An ADK can be used to develop new architectures on top of the existing architecture pretty much as SDK’s are used for application development.

An ADK may include:

  • Metamodels - as published Maven jars or as archived Eclipse projects to imported into a workspace.
  • Model(s) - as published Maven resource jars. Distributed models loaded from multiple sources may be loaded by the build process, saved to XMI, and then published to Maven or packaged with the ADK. Other options include storing to a CDO or NeoEMF repository and making it available over the network. If a CDO repository used H2, the repository may be published in a resource jar/zip.
  • Generated documentation may be published in multiple formats - at a specified URL (say<yyyy-mm>/), as a downloadable archive, or as part of the ADK package.
  • Tools can be published as Maven plug-ins or packaged as CLI tools with the ADK.
  • Eclipse tools can be made available in a P2 repository - published to the network, archived for download, or packaged with the ADK. You may also create an Eclipse package with all the tools installed and generated documentation available as Eclipse help. Models, metamodels, and reference implementations/starter projects can be made available as plug-ins which can be imported into a workspace.

Measuring progress

  • Metamodel:
    • Size - number of metamodel elements over time.
    • Utilization:
      • Number of metamodel elements used in models. E.g. you may have 20 metamodel classes with 100 features, but your models use only one class, say Composite, with just a few features.
      • Web analytics for metamodel documentation pages. E.g. page views, unique visitors, time on a page. Popular pages.
    • Ratings and reviews of metamodel documentation pages. Highest ranked pages.
  • Model & views:
    • Size - number of model resources, model elements, features (attributes and references), repositories, branches. For views - number of views, number of view elements, average view element to model element cardinality - in how many views a model element appears. This metric can be collected at a model element level - “most popular elements”. Number of mapped diagram elements vs. the total number of diagram elements.
    • Utilization:
      • Web analytics for model documentation pages.
      • Ratings and reviews of model documentation pages.

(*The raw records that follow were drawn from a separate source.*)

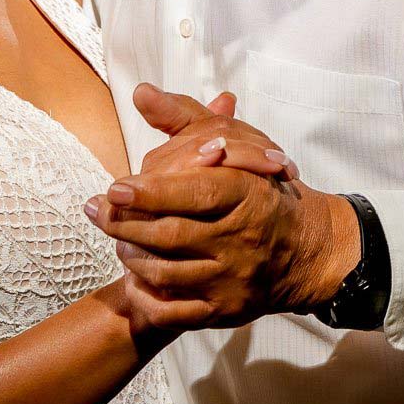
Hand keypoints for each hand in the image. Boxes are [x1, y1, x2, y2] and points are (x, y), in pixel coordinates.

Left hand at [85, 87, 354, 328]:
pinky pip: (176, 311)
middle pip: (171, 234)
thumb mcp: (234, 142)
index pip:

Metrics can be rolled-up along containment hierarchies or ownership hierarchies. Such hierarchies can also be used to build visualizations such as heat maps.


With NASDAF you start small - download the demo project, modify it your needs and add your diagrams and models. This project would become a seed crystal from which you will grow your architectural practice gradually expanding the three dimensions - Model & Views, Metamodel & Viewpoints, and Practice.

  1. See Model Repostory

  2. People don’t want quarter-inch drill bits. They want quarter-inch holes.